Crave Online: How did you sell the studio on your vision in the end?

Spike Jonze: Well, we had many a conversation, and sitting around conference tables and blah blah blah. But, no, we just kept making the movie and making it better, and making the movie that we wanted to make. And in the end, they let me finish my movie. There was no way I was going to work on something and care about something as much as I have for this, and then compromise it.

Crave Online: Did you do some crazy stuff to get a performance out of Max Records?

Spike Jonze: The idea was not to just stick him out there and go, “Okay, be happy! Be sad! Be scared!” But to give him something to react to so like in the spirit of a little backyard play, we would set up something behind camera for him to react to.

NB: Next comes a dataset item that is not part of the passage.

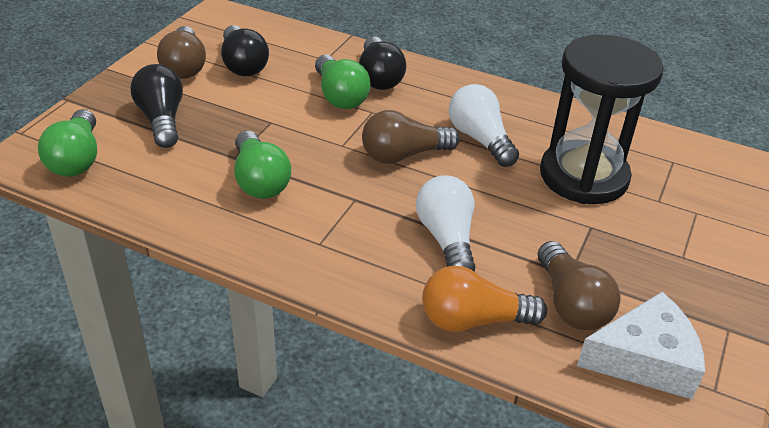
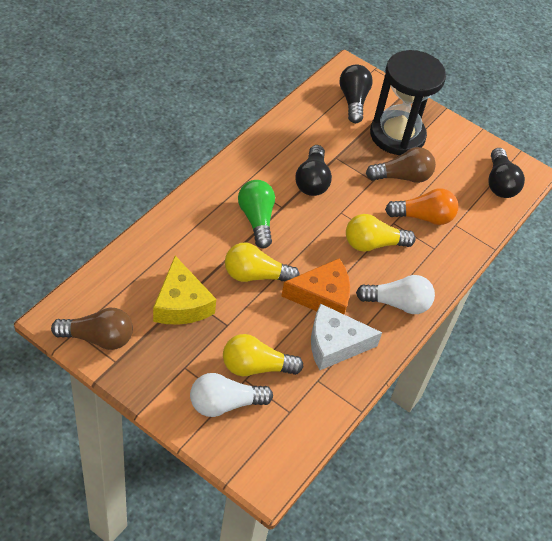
brown light bulb: [157,26,206,79] [362,110,460,164] [538,241,621,330] = 3 -> [51,308,133,350] [366,147,436,183] = 2
green light bulb: [38,109,97,177] [234,131,291,199] [315,54,371,109] = 3 -> [238,180,275,248] = 1
orange cheese: none = 0 -> [281,258,350,314] = 1
yellow cheese: none = 0 -> [153,256,216,325] = 1
yellow light bulb: none = 0 -> [223,334,303,376] [225,243,300,282] [346,214,416,252] = 3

Sometimes it would be like giving lightsabers to the guys who played the Wild Things in costumes so they could have a lightsaber battle off camera. I remember once where Sam who played Ira and Nick who played Judith, recited the whole ending dialogue of The Empire Strikes Back with, “I am your father”, and we wanted Max to laugh at something. I knew how much he loved Star Wars, and we both love Star Wars so we had this little treasure chest of goodies, and lightsabers were in there, and so we came up with that. So when he came running up into the shot, and then suddenly we pulled the lightsabers out and go into this, he thought it was hilarious. So just giving him stuff to react to. The movie had to feel real, and we didn’t want this movie to like have like a “kid actor” or a “kid performance” or a “kid mom.” It wasn’t like a “movie kid” thing. It wasn’t a movie kid kid or a movie kid mom, it was real. So it was along the lines of giving Max something to react to and play with.